Nigeria: Central Bank of Nigeria Threatens to Sanction Banks Over Increased Fraud

Banks in Nigeria have until November 30 to meet specified payment card security specifications or face sanctions as the Central Bank of Nigeria (CBN) steps up the fight against fraud.

In a move deemed as a major step towards maintaining personal and account information security in processing card payments, the CBN in a circular recalled an earlier circular that had given banks up to December 2012 to comply with the payment card industry data security standards.

This is a major step to safeguarding personal and account information conveyed in processing card payments.
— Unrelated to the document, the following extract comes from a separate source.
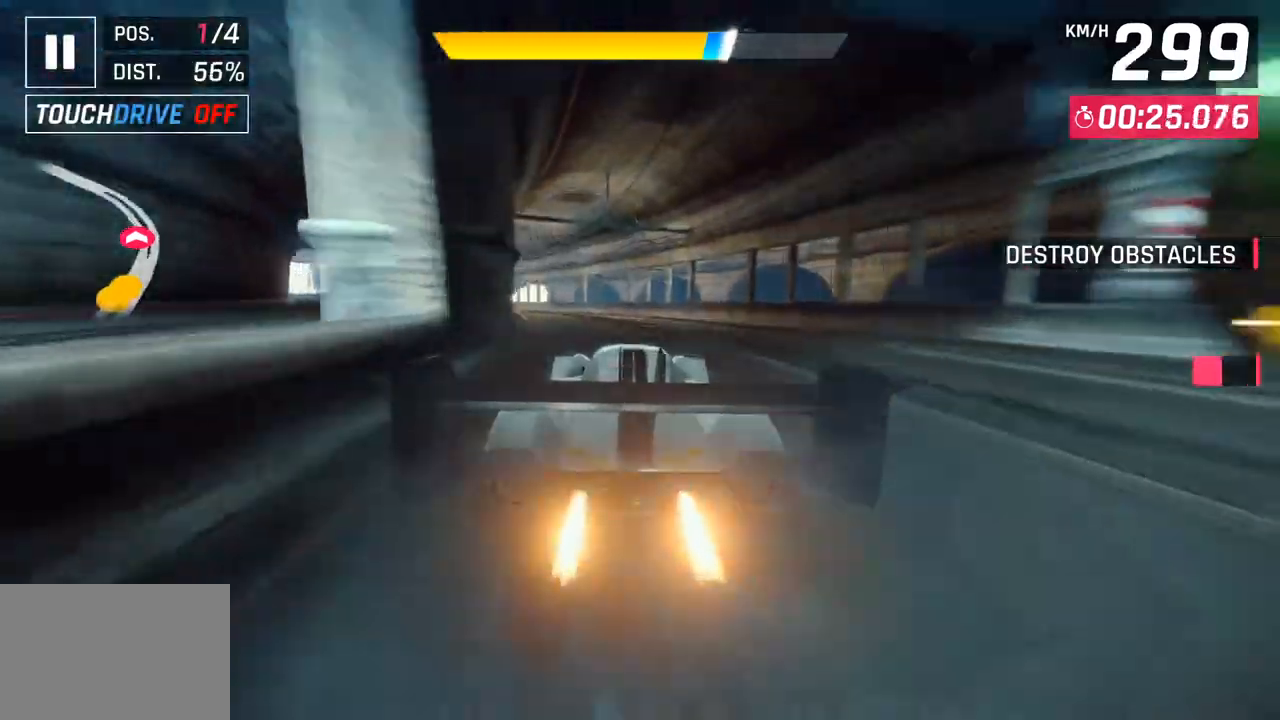
{"buttons": ["CROSS"], "left_stick": "left", "right_stick": "center", "events": [[367, "CROSS", "down"]]}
"Circular on timeline for PCIDSS certification by all deposit money banks, switches, processors," threatened to "invoke appropriate sanctions for non-compliance with the provisions of this circular." Read a circular from the director of Banking & Payments Systems Department, Dipo Fatokun.

The new extension is expected to enable banks that have been unable to complete the certification process meet the new deadlines even as the bank announced it has also engaged the services of three Qualified Security Assessors (QSAs) to conduct pre-certification assessment of banks to determine their readiness.

"The result of the assessment showed that while many banks and processors have complied with the standards, some are at various stages of compliance."

According to a report released in February 2014 this year detailing the fraud and forgery cases among Nigerian banks showed that there was an increase in the number of fraud cases in the country from the previously recorded 2300 cases to 2478 cases.

In value the new cases were valued at approximately $139 million a jump from the previous $43.5 million in the same period of 2012.

The fraud was carried through diverse means including: theft, illegal funds transfer, fraudulent withdrawals from customers' accounts, cheque defalcations, suppression and conversion of customers' deposits, and fraudulent ATM withdrawals.

"To mitigate the increased operational risk as a result of these frauds, several measures were recommended to improve the DMBs risk management control function. These measures included the implementation of stricter internal control, improved technology audit to routinely check employees' activities and a more thorough approach to hiring employees for highly sensitive areas of operation," the report added.